A team of investigators, including forensics experts, were deployed to the school, police said. The blaze spread very fast as most of the buildings in the school were made of timber, according to a journalist from Citizen TV, a local TV station.

The death toll could rise, police warned on Friday, following the disaster at Hillside Endarasha Primary School in Nyeri county, as the survivors are being treated in hospitals.

“More bodies are likely to be recovered once (the) scene is fully processed,” she added. “The county government has done all it can to salvage the situation,” Nyeri County Governor Mutahi Kahiga said.

Firefighters put out the fire with the help of people living nearby, who were the first to respond.

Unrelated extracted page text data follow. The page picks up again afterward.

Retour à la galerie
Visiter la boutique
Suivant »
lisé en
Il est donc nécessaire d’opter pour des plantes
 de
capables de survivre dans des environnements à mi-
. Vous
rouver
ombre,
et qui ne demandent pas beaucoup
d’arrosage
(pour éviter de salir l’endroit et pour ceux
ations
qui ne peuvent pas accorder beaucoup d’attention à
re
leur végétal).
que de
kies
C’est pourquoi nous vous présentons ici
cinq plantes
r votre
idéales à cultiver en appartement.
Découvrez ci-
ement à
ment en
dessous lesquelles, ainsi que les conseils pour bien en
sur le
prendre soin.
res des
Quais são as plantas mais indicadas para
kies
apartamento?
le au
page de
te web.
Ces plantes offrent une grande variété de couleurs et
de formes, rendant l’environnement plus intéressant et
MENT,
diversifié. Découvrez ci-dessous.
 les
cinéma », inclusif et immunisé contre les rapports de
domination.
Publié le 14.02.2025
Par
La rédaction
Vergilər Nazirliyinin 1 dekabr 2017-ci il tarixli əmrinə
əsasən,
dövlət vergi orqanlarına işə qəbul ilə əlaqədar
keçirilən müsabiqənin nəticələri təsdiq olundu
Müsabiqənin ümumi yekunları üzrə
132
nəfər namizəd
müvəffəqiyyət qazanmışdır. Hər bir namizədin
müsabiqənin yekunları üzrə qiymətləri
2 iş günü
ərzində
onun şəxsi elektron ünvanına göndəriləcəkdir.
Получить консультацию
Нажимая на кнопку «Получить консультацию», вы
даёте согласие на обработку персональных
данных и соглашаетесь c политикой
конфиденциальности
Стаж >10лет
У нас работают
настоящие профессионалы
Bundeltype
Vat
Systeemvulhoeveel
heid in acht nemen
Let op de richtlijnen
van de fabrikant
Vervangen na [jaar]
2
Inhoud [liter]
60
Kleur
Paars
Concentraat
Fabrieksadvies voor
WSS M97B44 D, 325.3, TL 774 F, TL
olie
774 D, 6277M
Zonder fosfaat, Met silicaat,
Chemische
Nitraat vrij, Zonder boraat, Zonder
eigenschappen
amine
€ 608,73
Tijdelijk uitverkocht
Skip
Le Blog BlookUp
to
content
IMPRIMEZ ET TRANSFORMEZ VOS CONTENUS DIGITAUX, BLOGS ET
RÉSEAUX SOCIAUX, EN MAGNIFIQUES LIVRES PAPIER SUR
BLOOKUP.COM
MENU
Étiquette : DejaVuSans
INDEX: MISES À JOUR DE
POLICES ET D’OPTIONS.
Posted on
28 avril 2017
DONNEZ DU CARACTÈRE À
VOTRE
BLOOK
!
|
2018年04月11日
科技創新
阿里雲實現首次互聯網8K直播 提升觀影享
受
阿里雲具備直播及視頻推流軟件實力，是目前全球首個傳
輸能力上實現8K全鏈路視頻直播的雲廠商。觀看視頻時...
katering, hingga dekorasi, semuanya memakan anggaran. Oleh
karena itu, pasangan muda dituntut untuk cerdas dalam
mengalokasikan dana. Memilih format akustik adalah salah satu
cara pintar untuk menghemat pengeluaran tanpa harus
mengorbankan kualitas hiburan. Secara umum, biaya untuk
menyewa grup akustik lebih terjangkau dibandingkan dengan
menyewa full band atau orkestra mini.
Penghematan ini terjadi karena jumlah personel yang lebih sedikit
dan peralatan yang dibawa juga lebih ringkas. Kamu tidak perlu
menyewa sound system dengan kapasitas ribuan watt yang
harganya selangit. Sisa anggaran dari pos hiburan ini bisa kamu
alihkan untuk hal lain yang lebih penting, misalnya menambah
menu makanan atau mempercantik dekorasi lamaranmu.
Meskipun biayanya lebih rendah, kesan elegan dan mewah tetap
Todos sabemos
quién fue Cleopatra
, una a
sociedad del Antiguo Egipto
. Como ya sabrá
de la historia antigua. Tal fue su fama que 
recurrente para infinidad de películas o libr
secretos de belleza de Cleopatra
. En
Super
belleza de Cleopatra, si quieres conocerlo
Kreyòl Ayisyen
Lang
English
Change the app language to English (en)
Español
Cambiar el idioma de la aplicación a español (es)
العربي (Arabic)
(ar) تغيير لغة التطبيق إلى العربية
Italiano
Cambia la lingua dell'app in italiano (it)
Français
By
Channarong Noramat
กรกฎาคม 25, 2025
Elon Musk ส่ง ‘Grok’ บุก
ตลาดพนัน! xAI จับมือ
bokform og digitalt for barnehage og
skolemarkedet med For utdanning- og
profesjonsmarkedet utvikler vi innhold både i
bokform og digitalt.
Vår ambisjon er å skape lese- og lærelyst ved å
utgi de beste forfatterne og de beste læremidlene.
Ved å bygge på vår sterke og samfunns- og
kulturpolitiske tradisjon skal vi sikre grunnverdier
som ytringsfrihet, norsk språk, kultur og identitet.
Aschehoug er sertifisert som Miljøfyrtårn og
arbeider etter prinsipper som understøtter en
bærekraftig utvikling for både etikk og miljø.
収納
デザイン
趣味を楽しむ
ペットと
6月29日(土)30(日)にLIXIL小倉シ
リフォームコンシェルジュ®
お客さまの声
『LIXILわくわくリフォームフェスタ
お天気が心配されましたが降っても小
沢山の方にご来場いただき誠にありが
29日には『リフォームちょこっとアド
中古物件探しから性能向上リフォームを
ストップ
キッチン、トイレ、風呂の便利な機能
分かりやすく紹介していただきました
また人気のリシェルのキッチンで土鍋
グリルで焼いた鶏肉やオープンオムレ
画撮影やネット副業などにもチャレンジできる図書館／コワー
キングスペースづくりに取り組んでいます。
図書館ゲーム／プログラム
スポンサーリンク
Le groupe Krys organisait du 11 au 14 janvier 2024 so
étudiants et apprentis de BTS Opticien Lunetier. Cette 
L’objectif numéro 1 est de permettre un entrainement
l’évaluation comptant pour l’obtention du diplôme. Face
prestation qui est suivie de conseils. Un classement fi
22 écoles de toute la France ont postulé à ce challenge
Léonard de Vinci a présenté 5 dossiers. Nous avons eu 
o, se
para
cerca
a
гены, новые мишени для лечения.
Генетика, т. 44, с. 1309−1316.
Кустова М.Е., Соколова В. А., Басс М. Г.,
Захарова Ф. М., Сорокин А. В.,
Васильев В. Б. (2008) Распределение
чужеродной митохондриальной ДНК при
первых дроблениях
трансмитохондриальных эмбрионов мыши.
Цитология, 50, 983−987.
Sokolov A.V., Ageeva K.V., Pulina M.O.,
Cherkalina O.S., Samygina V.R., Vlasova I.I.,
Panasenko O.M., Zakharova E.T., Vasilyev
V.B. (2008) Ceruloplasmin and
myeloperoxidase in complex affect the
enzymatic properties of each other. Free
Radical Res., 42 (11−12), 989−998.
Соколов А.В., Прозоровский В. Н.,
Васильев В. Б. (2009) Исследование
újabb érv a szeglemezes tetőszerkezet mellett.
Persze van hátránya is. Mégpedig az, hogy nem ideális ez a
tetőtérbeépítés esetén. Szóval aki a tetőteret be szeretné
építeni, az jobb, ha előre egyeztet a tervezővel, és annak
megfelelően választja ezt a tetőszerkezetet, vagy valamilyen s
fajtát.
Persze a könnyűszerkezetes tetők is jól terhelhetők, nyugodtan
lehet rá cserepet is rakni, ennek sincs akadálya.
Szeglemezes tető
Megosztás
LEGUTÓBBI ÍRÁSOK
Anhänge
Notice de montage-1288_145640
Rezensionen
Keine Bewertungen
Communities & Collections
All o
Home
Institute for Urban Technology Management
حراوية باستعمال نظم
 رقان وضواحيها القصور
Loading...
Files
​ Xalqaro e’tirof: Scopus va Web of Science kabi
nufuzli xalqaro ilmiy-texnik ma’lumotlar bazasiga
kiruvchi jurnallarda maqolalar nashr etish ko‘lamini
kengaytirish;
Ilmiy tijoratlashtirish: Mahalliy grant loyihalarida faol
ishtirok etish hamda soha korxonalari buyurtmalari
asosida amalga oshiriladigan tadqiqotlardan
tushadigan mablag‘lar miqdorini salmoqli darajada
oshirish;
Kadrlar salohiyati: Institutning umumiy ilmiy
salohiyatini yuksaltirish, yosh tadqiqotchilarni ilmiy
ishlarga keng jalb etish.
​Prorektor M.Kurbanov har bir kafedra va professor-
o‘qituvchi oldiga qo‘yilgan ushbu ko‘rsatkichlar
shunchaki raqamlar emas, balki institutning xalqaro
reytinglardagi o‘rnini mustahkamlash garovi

Local official Samson Mwangi Mwema told the BBC the rescue operation was difficult, saying: “We found the dormitory had caught fire, we tried to rescue – we found some children under the bed and we were able to rescue them.”

The school is located about 170km (106 miles) north of the capital, Nairobi. School fires are common in Kenyan boarding schools, where many students stay because parents believe it gives them more time to study and precludes long commutes.

In 2016, nine students were killed by a fire at a girls’ high school in the Kibera neighbourhood of Nairobi. A year later, 10 high school students died in a school fire in Nairobi. In 2001, 58 pupils were killed in a dormitory fire at Kyanguli Secondary School outside Nairobi.